Sefer Shofetim Chapter 1
The Book of Shofetim, or Judges, picks up after the death of Yehoshua. According to tradition, it was written by the Prophet Shemuel. As per the instructions Yehoshua delivered before his death, the tribes continued their efforts to conquer territory in the land of Israel and to expand and secure their borders. The chapter provides several highlights of these incursions.
For example, the tribe of Yehuda captured Adoni Bezeq, a ruthless dictator who punished the kings whom he vanquished by cutting off their thumbs and big toes and forcing them to scavenge for scraps under his table. The Jews cut off his thumbs and big toes, and he himself acknowledged the Divine justice at play in this punishment before dying in Jerusalem, which the tribe of Judah captured and set aflame.
The chapter also describes the conquest of Devir, Qiryat Sefer and Hevron, which were already discussed in Sefer Yehoshua because of their relevance to the division of territory and are repeated here for the sake of chronology (they actually took place after the death of Yehoshua). Included is the story of Kalev, Otniel ben Qenaz and Akhsa the daughter of Kalev, first recounted in Sefer Yehoshua and recapped here almost word for word. We also read about the tribes of Yosef and their conquest of Bet El.
Several of the tribes – Menashe, Ephraim, Zevulun, Asher, Dan and Naftali – stopped short of removing all of the Canaanites from their midst. Instead, pockets of gentiles were permitted to remain in Israel, provided they paid the requisite taxes to the Jews who ruled over them.
Unfortunately, this failure to cleanse the land of idolatry and to fully establish an exclusively Jewish community in Israel set the stage for future spiritual and political problems. The challenges created by this lack of follow-through will form much of the subject matter of the Book of Shofetim.
It is important to mention one key motif of the Book of Shofetim that differentiates it from the Torah and the Book of Yehoshua – the absence of a “central government”. The tribes act independently or based upon alliances with one another, but not as a collective, national body. Although the entire nation is still united by their observance of Torah, connection to the Mishkan and belief in Hashem, they are no longer politically united by any form of “Federal Government”.

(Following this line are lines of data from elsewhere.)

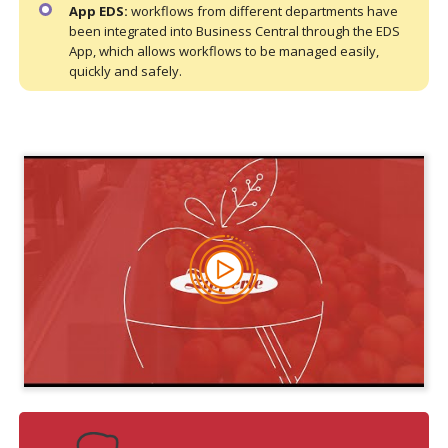
App EDS:
workflows from different departments have
been integrated into Business Central through the EDS
App, which allows workflows to be managed easily,
quickly and safely.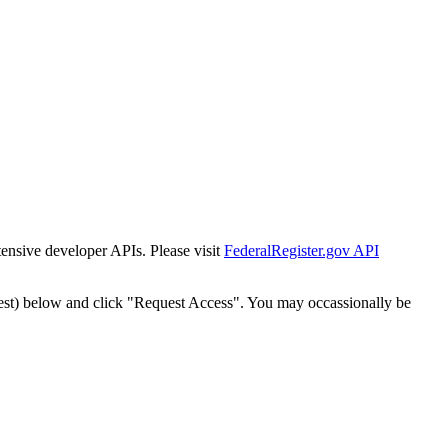
tensive developer APIs. Please visit
FederalRegister.gov API
est) below and click "Request Access". You may occassionally be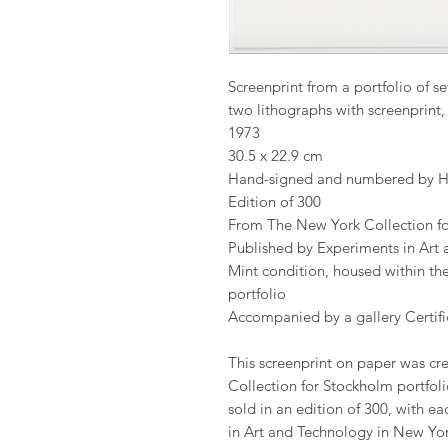
Screenprint from a portfolio of se
two lithographs with screenprin
1973
30.5 x 22.9 cm
Hand-signed and numbered by 
Edition of 300
From The New York Collection f
Published by Experiments in Art 
Mint condition, housed within the
portfolio
Accompanied by a gallery Certific
This screenprint on paper was cre
Collection for Stockholm portfoli
sold in an edition of 300, with ea
in Art and Technology in New York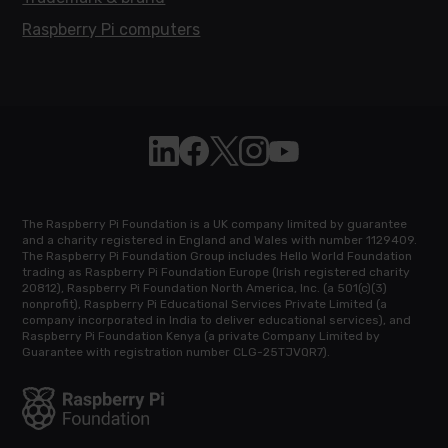
Raspberry Pi computers
Follow Raspberry Pi on Linkedin
Like Raspberry Pi on Facebook
Follow Raspberry Pi on X
Join us on Instagram
Subscribe to the Raspb
The Raspberry Pi Foundation is a UK company limited by guarantee
and a charity registered in England and Wales with number 1129409.
The Raspberry Pi Foundation Group includes Hello World Foundation
trading as Raspberry Pi Foundation Europe (Irish registered charity
20812), Raspberry Pi Foundation North America, Inc. (a 501(c)(3)
nonprofit), Raspberry Pi Educational Services Private Limited (a
company incorporated in India to deliver educational services), and
Raspberry Pi Foundation Kenya (a private Company Limited by
Guarantee with registration number CLG-25TJVQR7).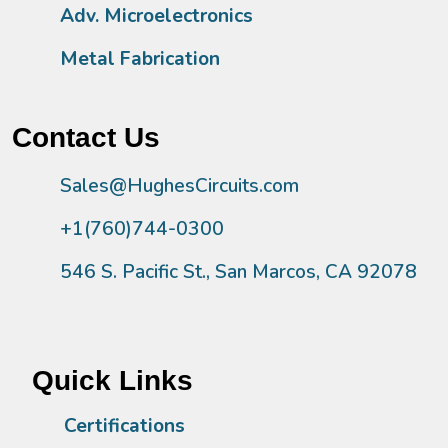
Adv. Microelectronics
Metal Fabrication
Contact Us
Sales@HughesCircuits.com
+1(760)744-0300
546 S. Pacific St., San Marcos, CA 92078
Quick Links
Certifications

At this point in history, the loose structure of tribal affiliation most resembled the American colonies under the “Articles of Confederation” – at that time, the states functioned as independent, sovereign nations with an agreement to work together but no power over one another. This was, of course, prior to the adoption of the constitution and the establishment of the United States as a single, cohesive entity. With this in mind, we can understand how the Book of Shofetim (written by the Prophet Shemuel who anoints the first King of Israel) is meant to trace the evolution of the community of Israel from this “Articles of Confederation” type arrangement with all of its associated difficulties to the unified monarchy that will finally be constituted in the Book of Shemuel.